The Hidden Costs of Healthcare
The move toward pharmacy benefit administrators is seen as a way to reduce healthcare costs. Because they don’t directly negotiate with pharmaceutical companies, they have no hidden motivation to direct a patient toward atorvastatin rather than simvastatin. They simply relay the formulary decisions and cost savings negotiated by the company that hired them. The system is financially transparent.14
This isn’t to say they do this for free. This year, GoodRx is on track to earn $100 million.
Why should you care? GoodRx helps patients save some money and generates some money along the way. I have even started to send my patients to its website when they express sticker shock at the cost of a drug I prescribed. What’s the harm?
The problem is less with what GoodRx does and more with what it represents. In a field with few heroes, GoodRx seems to be one of the good guys. And yet it still manages to generate a healthy profit just by helping patients purchase drugs, such as hydroxychloroquine. GoodRx claims it has saved Americans $10 billion on prescriptions, but why should these savings come only to web-savvy people who own a printer and an internet connection?5 Imagine also the amount of profit generated by its less altruistic brethren, hidden behind confidential agreements that will never be made public. Even if GoodRx is one of the good guys, will it remain so after being acquired? Is there really no better way for these funds to be distributed?
Markets Without Rules
In 2018, spending on prescription drugs increased by 10%. Spending, not utilization. It’s not that patients are taking more drugs; the drugs that they are already taking just cost more.
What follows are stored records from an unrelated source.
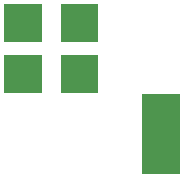
<source format=gbr>
G04 start of page 11 for group -4014 idx -4014 *
G04 Title: simple, bottompaste *
G04 Creator: pcb 20140316 *
G04 CreationDate: Fri 07 Dec 2018 12:57:29 AM GMT UTC *
G04 For: brian *
G04 Format: Gerber/RS-274X *
G04 PCB-Dimensions (mil): 6000.00 5000.00 *
G04 PCB-Coordinate-Origin: lower left *
%MOIN*%
%FSLAX25Y25*%
%LNBOTTOMPASTE*%
%ADD66R,0.1250X0.1250*%
%ADD65C,0.0001*%
G54D65*G36*
X349125Y383750D02*Y371250D01*
X361625D01*
Y383750D01*
X349125D01*
G37*
G36*
X330375D02*Y371250D01*
X342875D01*
Y383750D01*
X330375D01*
G37*
G36*
X349125Y400750D02*Y388250D01*
X361625D01*
Y400750D01*
X349125D01*
G37*
G36*
X330375D02*Y388250D01*
X342875D01*
Y400750D01*
X330375D01*
G37*
G54D66*X382500Y364500D02*Y350500D01*
M02*

</source>
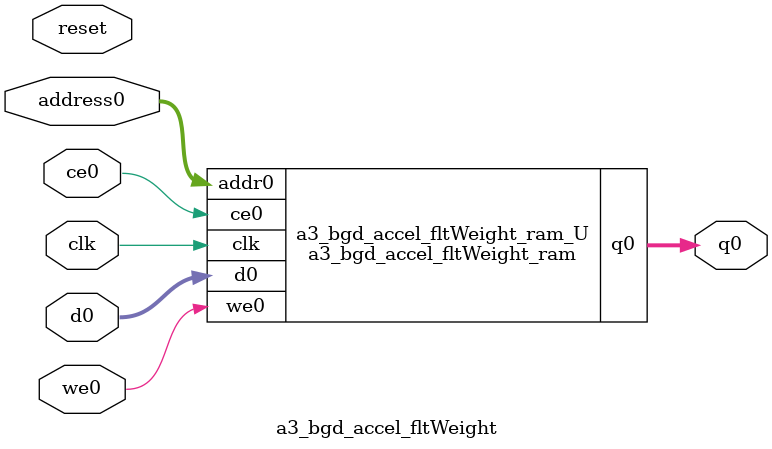
<source format=v>
`timescale 1 ns / 1 ps
module a3_bgd_accel_fltWeight_ram (addr0, ce0, d0, we0, q0,  clk);

parameter DWIDTH = 32;
parameter AWIDTH = 13;
parameter MEM_SIZE = 7850;

input[AWIDTH-1:0] addr0;
input ce0;
input[DWIDTH-1:0] d0;
input we0;
output reg[DWIDTH-1:0] q0;
input clk;

(* ram_style = "block" *)reg [DWIDTH-1:0] ram[0:MEM_SIZE-1];




always @(posedge clk)  
begin 
    if (ce0) 
    begin
        if (we0) 
        begin 
            ram[addr0] <= d0; 
        end 
        q0 <= ram[addr0];
    end
end


endmodule

`timescale 1 ns / 1 ps
module a3_bgd_accel_fltWeight(
    reset,
    clk,
    address0,
    ce0,
    we0,
    d0,
    q0);

parameter DataWidth = 32'd32;
parameter AddressRange = 32'd7850;
parameter AddressWidth = 32'd13;
input reset;
input clk;
input[AddressWidth - 1:0] address0;
input ce0;
input we0;
input[DataWidth - 1:0] d0;
output[DataWidth - 1:0] q0;



a3_bgd_accel_fltWeight_ram a3_bgd_accel_fltWeight_ram_U(
    .clk( clk ),
    .addr0( address0 ),
    .ce0( ce0 ),
    .we0( we0 ),
    .d0( d0 ),
    .q0( q0 ));

endmodule


</source>
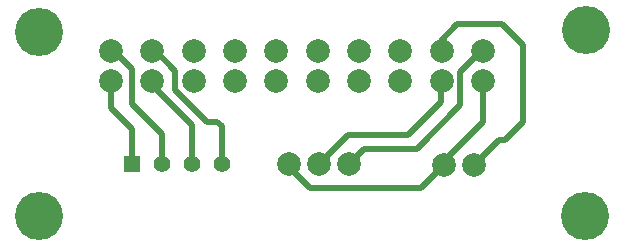
<source format=gbl>
G04 ( created by brdgerber.py ( brdgerber.py v0.1 2014-03-12 ) ) date 2020-04-13 11:59:19 EDT*
G04 Gerber Fmt 3.4, Leading zero omitted, Abs format*
%MOIN*%
%FSLAX34Y34*%
G01*
G70*
G90*
G04 APERTURE LIST*
%ADD12R,0.0550X0.0550*%
%ADD15C,0.1600*%
%ADD14C,0.0120*%
%ADD11C,0.0000*%
%ADD10C,0.0787*%
%ADD16C,0.0150*%
%ADD13C,0.0550*%
%ADD17C,0.0200*%
G04 APERTURE END LIST*
G54D12*
D10*
X-06301Y02408D03*
D10*
X-06301Y03392D03*
D10*
X-04923Y02408D03*
D10*
X-04923Y03392D03*
D10*
X-03545Y02408D03*
D10*
X-03545Y03392D03*
D10*
X-02167Y02408D03*
D10*
X-02167Y03392D03*
D10*
X-00789Y02408D03*
D10*
X-00789Y03392D03*
D10*
X00589Y02408D03*
D10*
X00589Y03392D03*
D10*
X01967Y02408D03*
D10*
X01967Y03392D03*
D10*
X03345Y02408D03*
D10*
X03345Y03392D03*
D10*
X04723Y02408D03*
D10*
X04723Y03392D03*
D10*
X06101Y02408D03*
D10*
X06101Y03392D03*
D10*
X-00350Y-00350D03*
D10*
X00650Y-00350D03*
D10*
X01650Y-00350D03*
D10*
X04800Y-00400D03*
D10*
X05800Y-00400D03*
D12*
X-05600Y-00350D03*
D13*
X-04600Y-00350D03*
D13*
X-03600Y-00350D03*
D13*
X-02600Y-00350D03*
D15*
X-08700Y04050D03*
D15*
X09550Y04100D03*
D15*
X-08700Y-02100D03*
D15*
X09500Y-02100D03*
D17*
G01X04050Y-01150D02*
G01X04800Y-00400D01*
D17*
G01X04700Y03400D02*
G01X04700Y03750D01*
D17*
G01X04700Y03750D02*
G01X05250Y04300D01*
D17*
G01X05250Y04300D02*
G01X06750Y04300D01*
D17*
G01X06750Y04300D02*
G01X07450Y03600D01*
D17*
G01X07450Y03600D02*
G01X07450Y01050D01*
D17*
G01X07450Y01050D02*
G01X06850Y00450D01*
D17*
G01X06850Y00450D02*
G01X06650Y00450D01*
D17*
G01X06650Y00450D02*
G01X05800Y-00400D01*
D17*
G01X06100Y02400D02*
G01X06100Y01050D01*
D17*
G01X06100Y01050D02*
G01X04800Y-00250D01*
D17*
G01X04800Y-00250D02*
G01X04800Y-00400D01*
D17*
G01X06100Y03400D02*
G01X06050Y03400D01*
D17*
G01X06050Y03400D02*
G01X05350Y02700D01*
D17*
G01X05350Y02700D02*
G01X05350Y01600D01*
D17*
G01X05350Y01600D02*
G01X03900Y00150D01*
D17*
G01X03900Y00150D02*
G01X02150Y00150D01*
D17*
G01X02150Y00150D02*
G01X01650Y-00350D01*
D17*
G01X04700Y02400D02*
G01X04700Y01700D01*
D17*
G01X04700Y01700D02*
G01X03600Y00600D01*
D17*
G01X03600Y00600D02*
G01X01600Y00600D01*
D17*
G01X01600Y00600D02*
G01X00650Y-00350D01*
D17*
G01X-00350Y-00350D02*
G01X-00350Y-00450D01*
D17*
G01X-00350Y-00450D02*
G01X00350Y-01150D01*
D17*
G01X00350Y-01150D02*
G01X04050Y-01150D01*
D17*
G01X-04900Y03400D02*
G01X-04800Y03400D01*
D17*
G01X-04800Y03400D02*
G01X-04150Y02750D01*
D17*
G01X-04150Y02750D02*
G01X-04150Y02100D01*
D17*
G01X-04150Y02100D02*
G01X-03100Y01050D01*
D17*
G01X-03100Y01050D02*
G01X-02750Y01050D01*
D17*
G01X-02750Y01050D02*
G01X-02600Y00900D01*
D17*
G01X-02600Y00900D02*
G01X-02600Y-00350D01*
D17*
G01X-04900Y02400D02*
G01X-04900Y02250D01*
D17*
G01X-04900Y02250D02*
G01X-03600Y00950D01*
D17*
G01X-03600Y00950D02*
G01X-03600Y-00350D01*
D17*
G01X-06300Y03400D02*
G01X-06200Y03400D01*
D17*
G01X-06200Y03400D02*
G01X-05600Y02800D01*
D17*
G01X-05600Y02800D02*
G01X-05600Y01650D01*
D17*
G01X-05600Y01650D02*
G01X-04600Y00650D01*
D17*
G01X-04600Y00650D02*
G01X-04600Y-00350D01*
D17*
G01X-06300Y02400D02*
G01X-06300Y01500D01*
D17*
G01X-06300Y01500D02*
G01X-05600Y00800D01*
D17*
G01X-05600Y00800D02*
G01X-05600Y-00350D01*
M02*

</source>
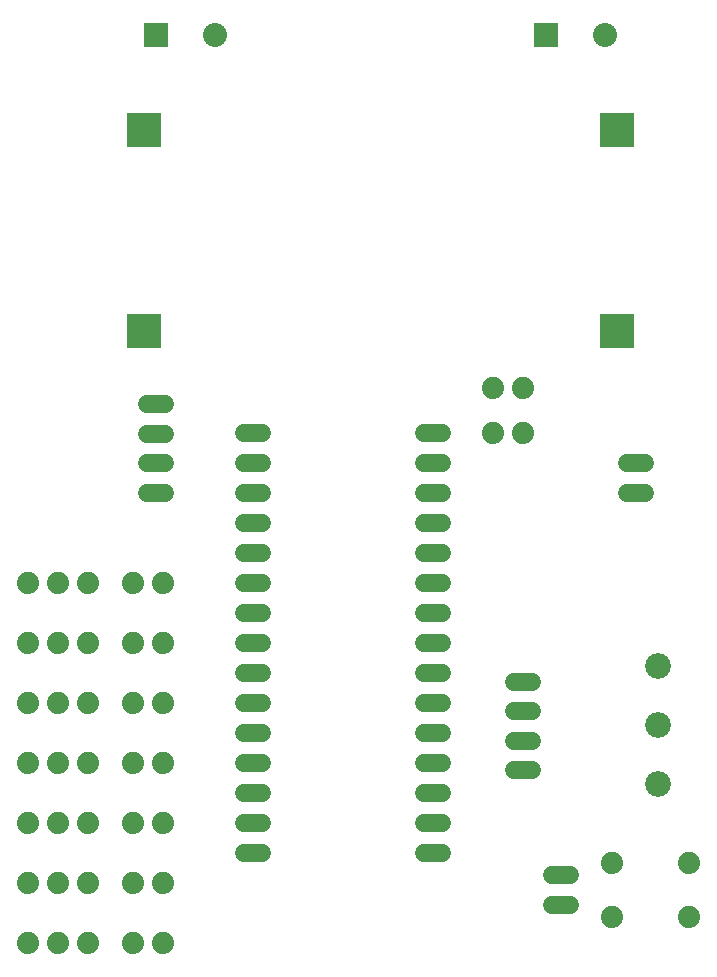
<source format=gbr>
G04 EAGLE Gerber X2 export*
%TF.Part,Single*%
%TF.FileFunction,Copper,L1,Top,Mixed*%
%TF.FilePolarity,Positive*%
%TF.GenerationSoftware,Autodesk,EAGLE,8.6.3*%
%TF.CreationDate,2018-11-13T19:06:48Z*%
G75*
%MOMM*%
%FSLAX34Y34*%
%LPD*%
%AMOC8*
5,1,8,0,0,1.08239X$1,22.5*%
G01*
%ADD10C,1.508000*%
%ADD11C,1.879600*%
%ADD12R,2.032000X2.032000*%
%ADD13C,2.032000*%
%ADD14R,3.000000X3.000000*%
%ADD15C,2.184400*%


D10*
X280590Y323850D02*
X265510Y323850D01*
X417910Y323850D02*
X432990Y323850D01*
X432990Y298450D02*
X417910Y298450D01*
X417910Y273050D02*
X432990Y273050D01*
X432990Y247650D02*
X417910Y247650D01*
X417910Y222250D02*
X432990Y222250D01*
X432990Y196850D02*
X417910Y196850D01*
X417910Y171450D02*
X432990Y171450D01*
X432990Y146050D02*
X417910Y146050D01*
X280590Y146050D02*
X265510Y146050D01*
X265510Y171450D02*
X280590Y171450D01*
X280590Y196850D02*
X265510Y196850D01*
X265510Y222250D02*
X280590Y222250D01*
X280590Y247650D02*
X265510Y247650D01*
X265510Y273050D02*
X280590Y273050D01*
X280590Y298450D02*
X265510Y298450D01*
X265510Y349250D02*
X280590Y349250D01*
X280590Y374650D02*
X265510Y374650D01*
X265510Y400050D02*
X280590Y400050D01*
X280590Y425450D02*
X265510Y425450D01*
X265510Y450850D02*
X280590Y450850D01*
X280590Y476250D02*
X265510Y476250D01*
X265510Y501650D02*
X280590Y501650D01*
X417910Y501650D02*
X432990Y501650D01*
X432990Y476250D02*
X417910Y476250D01*
X417910Y450850D02*
X432990Y450850D01*
X432990Y425450D02*
X417910Y425450D01*
X417910Y400050D02*
X432990Y400050D01*
X432990Y374650D02*
X417910Y374650D01*
X417910Y349250D02*
X432990Y349250D01*
D11*
X476250Y501650D03*
X501650Y501650D03*
D10*
X509190Y215900D02*
X494110Y215900D01*
X494110Y240900D02*
X509190Y240900D01*
X509190Y265900D02*
X494110Y265900D01*
X494110Y290900D02*
X509190Y290900D01*
X198040Y450850D02*
X182960Y450850D01*
X182960Y475850D02*
X198040Y475850D01*
X198040Y500850D02*
X182960Y500850D01*
X182960Y525850D02*
X198040Y525850D01*
D12*
X520700Y838200D03*
D13*
X570700Y838200D03*
D11*
X133350Y374650D03*
X107950Y374650D03*
X82550Y374650D03*
D14*
X581000Y588100D03*
X581000Y758100D03*
X181000Y588100D03*
X181000Y758100D03*
D11*
X171450Y374650D03*
X196850Y374650D03*
X133350Y323850D03*
X107950Y323850D03*
X82550Y323850D03*
X171450Y323850D03*
X196850Y323850D03*
X133350Y273050D03*
X107950Y273050D03*
X82550Y273050D03*
X171450Y273050D03*
X196850Y273050D03*
X133350Y120650D03*
X107950Y120650D03*
X82550Y120650D03*
X171450Y120650D03*
X196850Y120650D03*
X133350Y222250D03*
X107950Y222250D03*
X82550Y222250D03*
X171450Y222250D03*
X196850Y222250D03*
X133350Y171450D03*
X107950Y171450D03*
X82550Y171450D03*
X171450Y171450D03*
X196850Y171450D03*
X133350Y69850D03*
X107950Y69850D03*
X82550Y69850D03*
X171450Y69850D03*
X196850Y69850D03*
D15*
X615950Y204000D03*
X615950Y254000D03*
X615950Y304000D03*
D11*
X642112Y91694D03*
X577088Y91694D03*
X642112Y136906D03*
X577088Y136906D03*
D12*
X190500Y838200D03*
D13*
X240500Y838200D03*
D11*
X501650Y539750D03*
X476250Y539750D03*
D10*
X589360Y450850D02*
X604440Y450850D01*
X604440Y475850D02*
X589360Y475850D01*
X540940Y127000D02*
X525860Y127000D01*
X525860Y102000D02*
X540940Y102000D01*
M02*

</source>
Another statistic: 7.8% of patients report not picking up a prescription after finding out how much it would cost.15 Forget about new technologies for just a moment; imagine, instead, how much we could improve the health of our patients if they all could afford to take the pills they were prescribed.
Individual state governments have already begun to examine this issue more closely:16
- Arkansas, Connecticut and Kentucky have launched investigations into spread pricing, the difference between what pharmacy benefits managers charge insurance companies and what they actually pay pharmacies;
- Ohio audited OptumRx and CVS and found that both companies kept $224 million through spread pricing;
- West Virginia removed the pharmacy benefit manager in charge of Medicare patients for the state, saving the state $32 billion; and
- Pennsylvania’s top auditor has strongly argued that their state should follow West Virginia’s example.
These states are discovering that allowing market forces alone to set the cost of drugs does not always lead to a fair price. Sen. Elizabeth Warren (D-Mass.) puts it succinctly: “I believe in markets. But I believe in markets with rules. Markets without rules is theft.”17
Surprisingly, the business world largely agrees that the free market should be a little less free. On Aug. 19, the Business Roundtable, a coalition representing more than 200 of the largest companies in the U.S., including Abbott, Bayer, Bristol-Myers Squibb, Mallinckrodt Pharmaceuticals, Pfizer, Walgreens and CVS Health, all signed a statement asserting the primary purpose of the American corporation is no longer to generate a profit. Other goals, such as “supporting the communities in which we work” and “investing in our employees [by] compensating them fairly and providing important benefits,” now carry equal weight.18 Affordable access to basic medications is one of those “important benefits.”
In the U.S., belief in the power of market forces to resolve problems is almost a religion. It is time to admit that our faith has been poorly placed. The price a drug commands in the marketplace is determined largely by how desperate the patient is for salvation, not its true worth. As heretical as it sounds, it may be time to cap the profits generated by our oldest drugs—like hydroxychloroquine—and redirect those monies toward keeping those same drugs affordable for all of our patients. Allowing market forces alone to determine the price of basic medications is immoral.
No one expects a free lunch, but it’s not unreasonable to expect a fair price.